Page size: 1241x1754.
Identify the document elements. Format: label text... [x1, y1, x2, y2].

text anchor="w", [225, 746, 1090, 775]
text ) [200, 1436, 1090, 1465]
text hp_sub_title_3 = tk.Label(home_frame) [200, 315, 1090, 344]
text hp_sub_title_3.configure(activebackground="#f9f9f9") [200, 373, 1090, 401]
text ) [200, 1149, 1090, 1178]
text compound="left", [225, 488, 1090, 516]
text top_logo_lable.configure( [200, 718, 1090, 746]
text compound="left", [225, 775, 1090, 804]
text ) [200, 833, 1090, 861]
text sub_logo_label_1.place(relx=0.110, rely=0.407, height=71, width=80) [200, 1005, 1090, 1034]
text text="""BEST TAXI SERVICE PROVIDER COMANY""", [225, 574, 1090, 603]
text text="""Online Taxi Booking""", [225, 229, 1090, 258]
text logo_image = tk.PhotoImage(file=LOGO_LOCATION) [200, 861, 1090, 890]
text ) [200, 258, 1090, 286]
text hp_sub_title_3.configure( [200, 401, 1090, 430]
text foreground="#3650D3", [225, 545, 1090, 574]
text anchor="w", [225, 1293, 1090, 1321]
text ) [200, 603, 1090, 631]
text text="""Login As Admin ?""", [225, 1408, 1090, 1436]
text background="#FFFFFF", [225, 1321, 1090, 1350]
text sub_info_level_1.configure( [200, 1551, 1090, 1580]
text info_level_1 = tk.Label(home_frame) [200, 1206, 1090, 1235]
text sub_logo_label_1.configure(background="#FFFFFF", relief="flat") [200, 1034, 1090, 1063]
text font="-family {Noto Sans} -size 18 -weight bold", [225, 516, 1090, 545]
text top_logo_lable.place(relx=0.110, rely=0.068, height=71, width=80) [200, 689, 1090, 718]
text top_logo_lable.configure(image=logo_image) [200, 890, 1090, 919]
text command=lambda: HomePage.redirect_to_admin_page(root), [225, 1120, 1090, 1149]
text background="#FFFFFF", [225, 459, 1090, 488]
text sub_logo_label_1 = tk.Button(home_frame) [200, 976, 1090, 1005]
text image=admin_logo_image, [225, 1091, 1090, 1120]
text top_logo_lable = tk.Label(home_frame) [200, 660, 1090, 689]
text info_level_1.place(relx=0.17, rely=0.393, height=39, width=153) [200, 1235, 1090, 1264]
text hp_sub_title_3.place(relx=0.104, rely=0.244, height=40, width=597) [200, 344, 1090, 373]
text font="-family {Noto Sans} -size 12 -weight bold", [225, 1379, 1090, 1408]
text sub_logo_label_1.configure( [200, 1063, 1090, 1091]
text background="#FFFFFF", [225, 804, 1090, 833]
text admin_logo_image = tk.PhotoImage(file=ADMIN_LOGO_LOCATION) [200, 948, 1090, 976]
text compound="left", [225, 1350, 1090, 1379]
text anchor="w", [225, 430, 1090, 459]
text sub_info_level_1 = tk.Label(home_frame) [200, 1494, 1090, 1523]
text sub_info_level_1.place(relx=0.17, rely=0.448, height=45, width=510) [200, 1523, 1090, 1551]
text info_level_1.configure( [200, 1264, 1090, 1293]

• **WORK ORDER**: Your task is to write out every record exactly.

• **SOLVED EXERCISE**:
Page size: 1241x1754.
Identify the document elements. Format: label text... [x1, y1, x2, y2].

text anchor="w", [225, 746, 1090, 775]
text ) [200, 1436, 1090, 1465]
text hp_sub_title_3 = tk.Label(home_frame) [200, 315, 1090, 344]
text hp_sub_title_3.configure(activebackground="#f9f9f9") [200, 373, 1090, 401]
text ) [200, 1149, 1090, 1178]
text compound="left", [225, 488, 1090, 516]
text top_logo_lable.configure( [200, 718, 1090, 746]
text compound="left", [225, 775, 1090, 804]
text ) [200, 833, 1090, 861]
text sub_logo_label_1.place(relx=0.110, rely=0.407, height=71, width=80) [200, 1005, 1090, 1034]
text text="""BEST TAXI SERVICE PROVIDER COMANY""", [225, 574, 1090, 603]
text text="""Online Taxi Booking""", [225, 229, 1090, 258]
text logo_image = tk.PhotoImage(file=LOGO_LOCATION) [200, 861, 1090, 890]
text ) [200, 258, 1090, 286]
text hp_sub_title_3.configure( [200, 401, 1090, 430]
text foreground="#3650D3", [225, 545, 1090, 574]
text anchor="w", [225, 1293, 1090, 1321]
text ) [200, 603, 1090, 631]
text text="""Login As Admin ?""", [225, 1408, 1090, 1436]
text background="#FFFFFF", [225, 1321, 1090, 1350]
text sub_info_level_1.configure( [200, 1551, 1090, 1580]
text info_level_1 = tk.Label(home_frame) [200, 1206, 1090, 1235]
text sub_logo_label_1.configure(background="#FFFFFF", relief="flat") [200, 1034, 1090, 1063]
text font="-family {Noto Sans} -size 18 -weight bold", [225, 516, 1090, 545]
text top_logo_lable.place(relx=0.110, rely=0.068, height=71, width=80) [200, 689, 1090, 718]
text top_logo_lable.configure(image=logo_image) [200, 890, 1090, 919]
text command=lambda: HomePage.redirect_to_admin_page(root), [225, 1120, 1090, 1149]
text background="#FFFFFF", [225, 459, 1090, 488]
text sub_logo_label_1 = tk.Button(home_frame) [200, 976, 1090, 1005]
text image=admin_logo_image, [225, 1091, 1090, 1120]
text top_logo_lable = tk.Label(home_frame) [200, 660, 1090, 689]
text info_level_1.place(relx=0.17, rely=0.393, height=39, width=153) [200, 1235, 1090, 1264]
text hp_sub_title_3.place(relx=0.104, rely=0.244, height=40, width=597) [200, 344, 1090, 373]
text font="-family {Noto Sans} -size 12 -weight bold", [225, 1379, 1090, 1408]
text sub_logo_label_1.configure( [200, 1063, 1090, 1091]
text background="#FFFFFF", [225, 804, 1090, 833]
text admin_logo_image = tk.PhotoImage(file=ADMIN_LOGO_LOCATION) [200, 948, 1090, 976]
text compound="left", [225, 1350, 1090, 1379]
text anchor="w", [225, 430, 1090, 459]
text sub_info_level_1 = tk.Label(home_frame) [200, 1494, 1090, 1523]
text sub_info_level_1.place(relx=0.17, rely=0.448, height=45, width=510) [200, 1523, 1090, 1551]
text info_level_1.configure( [200, 1264, 1090, 1293]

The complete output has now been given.